• Work to do:
Reproduce every line of the following data without alteration, omitting the pictures from your answer.

#### Supplied records

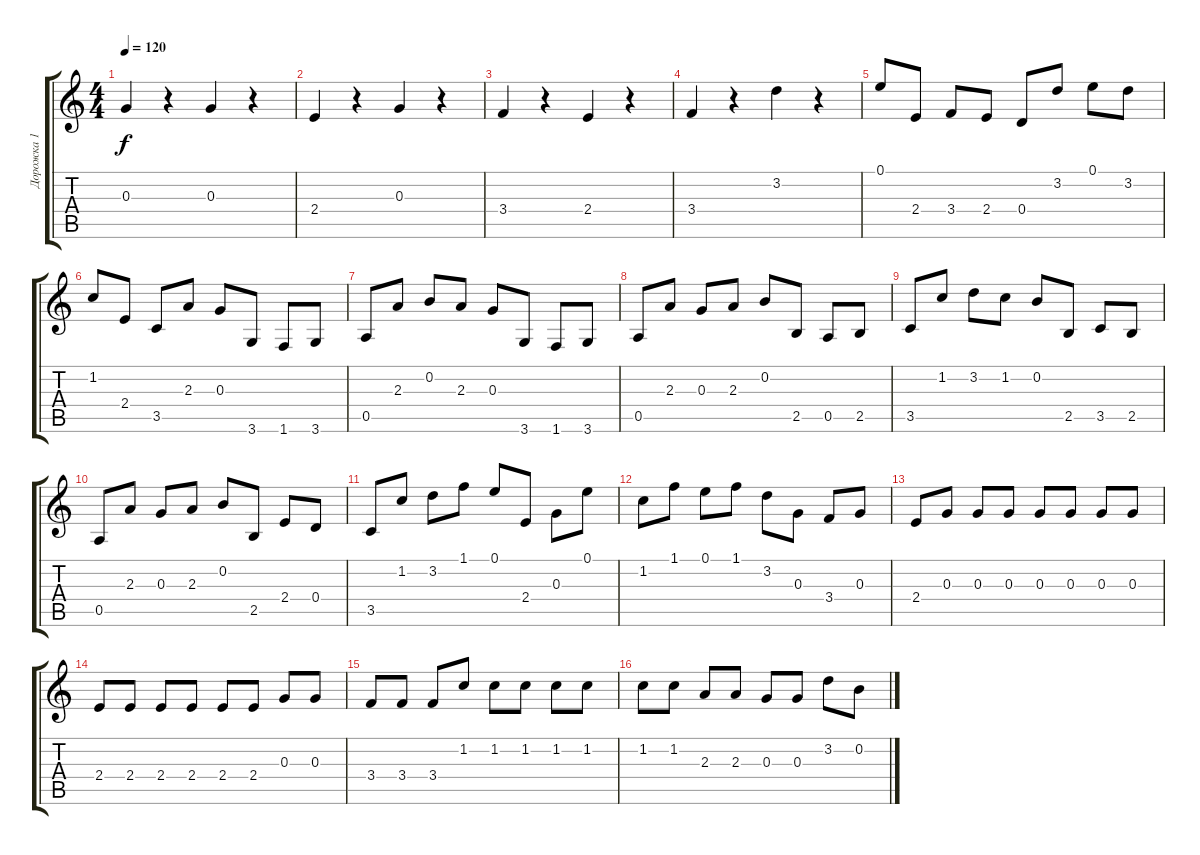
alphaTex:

\track ("Дорожка 1" "Дорожка 1") {instrument acousticguitarsteel}
\staff {score tabs}
\tuning (E4 B3 G3 D3 A2 E2) {hide}
\ts (4 4)
\tempo 120
\clef g2
\ks c
0.3.4{dy f} r.4 0.3.4 r.4 |
2.4.4 r.4 0.3.4 r.4 |
3.4.4 r.4 2.4.4 r.4 |
3.4.4 r.4 3.2.4 r.4 |
0.1.8 2.4.8 3.4.8 2.4.8 0.4.8 3.2.8 0.1.8 3.2.8 |
1.2.8 2.4.8 3.5.8 2.3.8 0.3.8 3.6.8 1.6.8 3.6.8 |
0.5.8 2.3.8 0.2.8 2.3.8 0.3.8 3.6.8 1.6.8 3.6.8 |
0.5.8 2.3.8 0.3.8 2.3.8 0.2.8 2.5.8 0.5.8 2.5.8 |
3.5.8 1.2.8 3.2.8 1.2.8 0.2.8 2.5.8 3.5.8 2.5.8 |
0.5.8 2.3.8 0.3.8 2.3.8 0.2.8 2.5.8 2.4.8 0.4.8 |
3.5.8 1.2.8 3.2.8 1.1.8 0.1.8 2.4.8 0.3.8 0.1.8 |
1.2.8 1.1.8 0.1.8 1.1.8 3.2.8 0.3.8 3.4.8 0.3.8 |
2.4.8 0.3.8 0.3.8 0.3.8 0.3.8 0.3.8 0.3.8 0.3.8 |
2.4.8 2.4.8 2.4.8 2.4.8 2.4.8 2.4.8 0.3.8 0.3.8 |
3.4.8 3.4.8 3.4.8 1.2.8 1.2.8 1.2.8 1.2.8 1.2.8 |
1.2.8 1.2.8 2.3.8 2.3.8 0.3.8 0.3.8 3.2.8 0.2.8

########

• Finished task:
alphaTex:

\track ("Дорожка 1" "Дорожка 1") {instrument acousticguitarsteel}
\staff {score tabs}
\tuning (E4 B3 G3 D3 A2 E2) {hide}
\ts (4 4)
\tempo 120
\clef g2
\ks c
0.3.4{dy f} r.4 0.3.4 r.4 |
2.4.4 r.4 0.3.4 r.4 |
3.4.4 r.4 2.4.4 r.4 |
3.4.4 r.4 3.2.4 r.4 |
0.1.8 2.4.8 3.4.8 2.4.8 0.4.8 3.2.8 0.1.8 3.2.8 |
1.2.8 2.4.8 3.5.8 2.3.8 0.3.8 3.6.8 1.6.8 3.6.8 |
0.5.8 2.3.8 0.2.8 2.3.8 0.3.8 3.6.8 1.6.8 3.6.8 |
0.5.8 2.3.8 0.3.8 2.3.8 0.2.8 2.5.8 0.5.8 2.5.8 |
3.5.8 1.2.8 3.2.8 1.2.8 0.2.8 2.5.8 3.5.8 2.5.8 |
0.5.8 2.3.8 0.3.8 2.3.8 0.2.8 2.5.8 2.4.8 0.4.8 |
3.5.8 1.2.8 3.2.8 1.1.8 0.1.8 2.4.8 0.3.8 0.1.8 |
1.2.8 1.1.8 0.1.8 1.1.8 3.2.8 0.3.8 3.4.8 0.3.8 |
2.4.8 0.3.8 0.3.8 0.3.8 0.3.8 0.3.8 0.3.8 0.3.8 |
2.4.8 2.4.8 2.4.8 2.4.8 2.4.8 2.4.8 0.3.8 0.3.8 |
3.4.8 3.4.8 3.4.8 1.2.8 1.2.8 1.2.8 1.2.8 1.2.8 |
1.2.8 1.2.8 2.3.8 2.3.8 0.3.8 0.3.8 3.2.8 0.2.8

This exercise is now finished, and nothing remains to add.